Os trabalhadores europeus estão muito mais protegidos do que seus colegas americanos quando se trata de vigilância e tomada de decisões automatizadas no local de trabalho, graças ao Regulamento Geral de Proteção de Dados e às maiores taxas de cobertura de negociações coletivas. Embora isso não signifique que o uso de sistemas de IA no trabalho deva ser ignorado, limita a implementação de alguns dos elementos mais flagrantes do gerenciamento algorítmico nos EUA.

A Europa também é uma ‘importadora líquida’ de tecnologias de IA, com muito menos desenvolvimento ocorrendo do que do outro lado do Atlântico. Portanto, há poucas, se houver, ‘produtores’ de IA com os quais os sindicatos europeus possam se envolver. No entanto, a pesquisa empresarial europeia sobre o uso de IA, publicada em 2020, descobriu que 42% das empresas europeias haviam adotado pelo menos uma tecnologia de IA, com mais 18% planejando adotar esses sistemas nos próximos dois anos.

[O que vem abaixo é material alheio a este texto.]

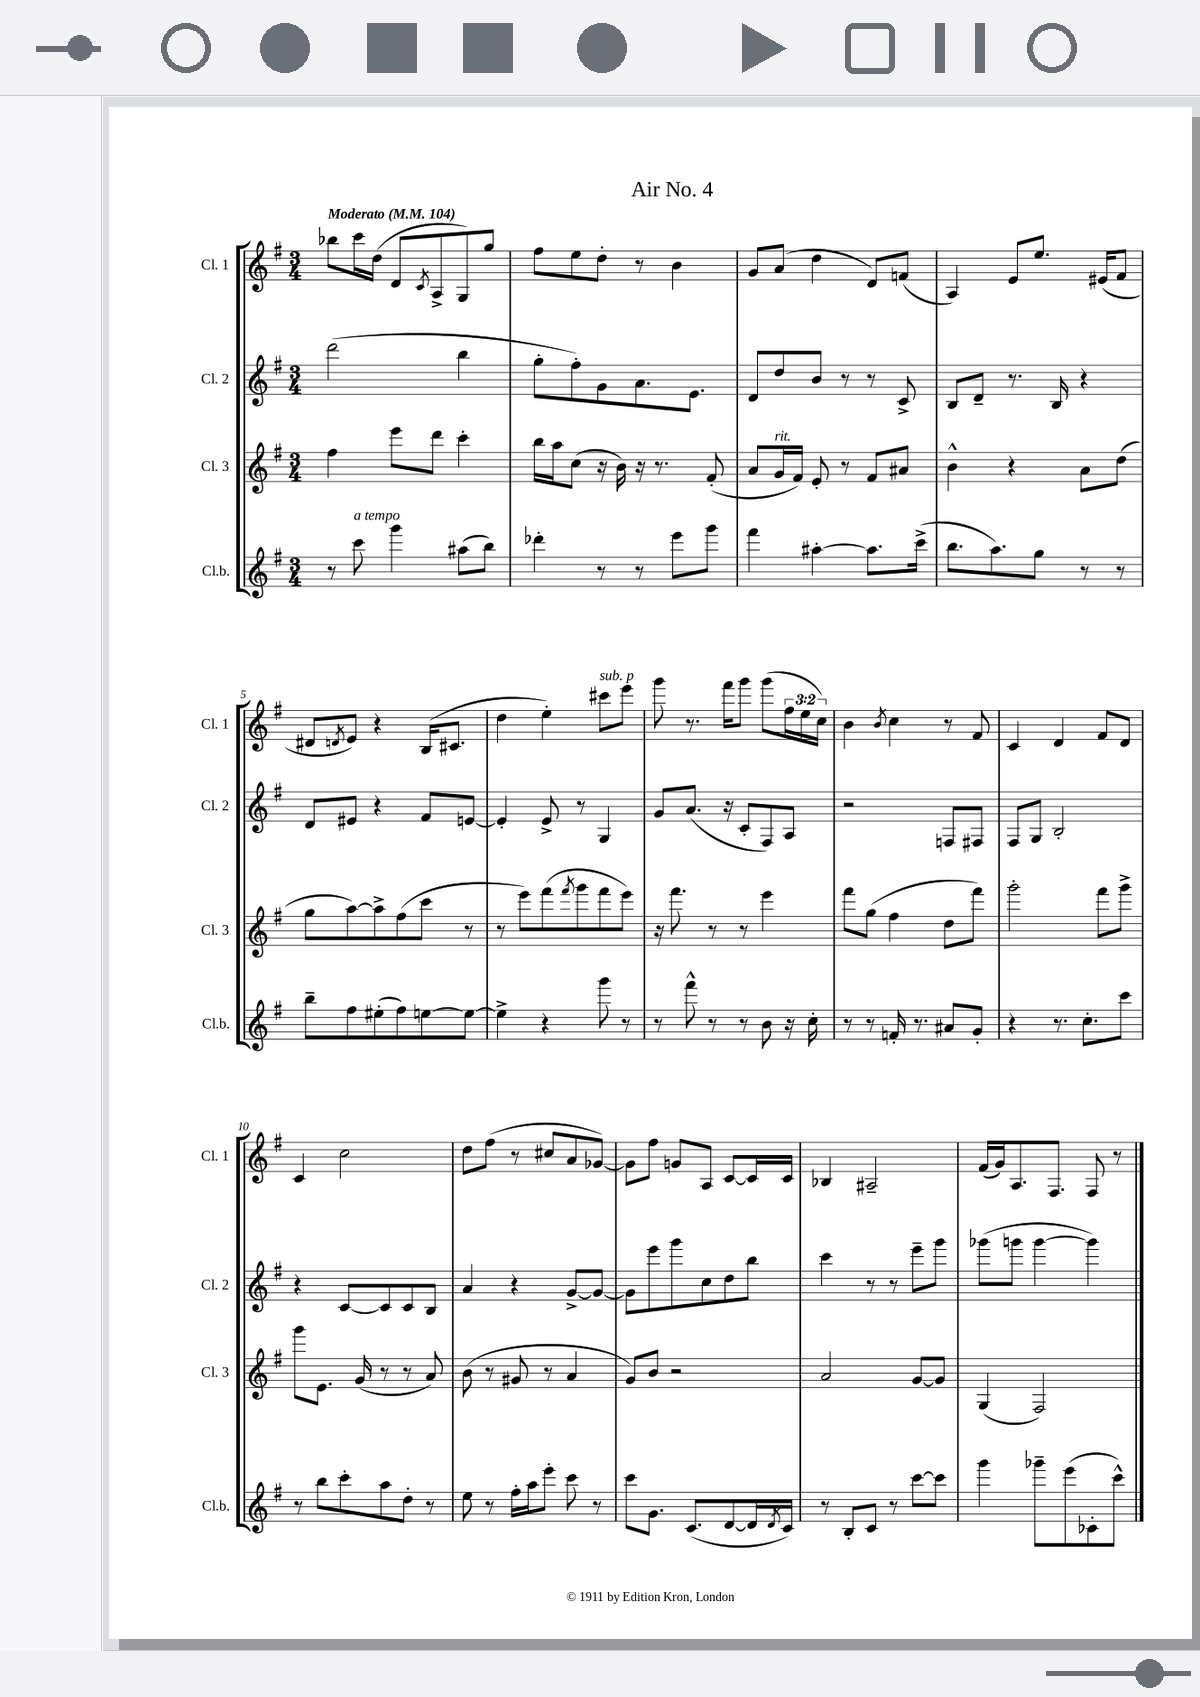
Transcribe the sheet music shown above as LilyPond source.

A principal conclusão da parceria entre o trabalho e a tecnologia nos Estados Unidos para os sindicalistas europeus deve ser a importância de garantir uma compreensão técnica dos sistemas de IA. Isso pode ser alcançado por meio de mecanismos bipartites de informação e consulta, mas também, reconhecendo as preocupações acima, desenvolvendo expertise interna em IA.

Negociação Coletiva

A negociação coletiva é o mecanismo mais eficaz para regular a IA no local de trabalho, especialmente considerando as deficiências da Lei de IA da Europa. Além do Acordo-Quadro Europeu sobre Digitalização de 2020, acordos coletivos sobre o uso de IA no trabalho foram alcançados na Espanha e no setor de seguros em nível europeu. No entanto, dado que a assimetria de informação é um dos principais determinantes da desigualdade de poder de barganha, os sindicatos devem garantir que tenham a expertise para negociar os acordos mais favoráveis possíveis.

Em uma perspectiva mais ampla, a parceria AFL-CIO/Microsoft confirma que o diálogo social é um catalisador para a inovação centrada no ser humano. Não é um obstáculo a ser removido.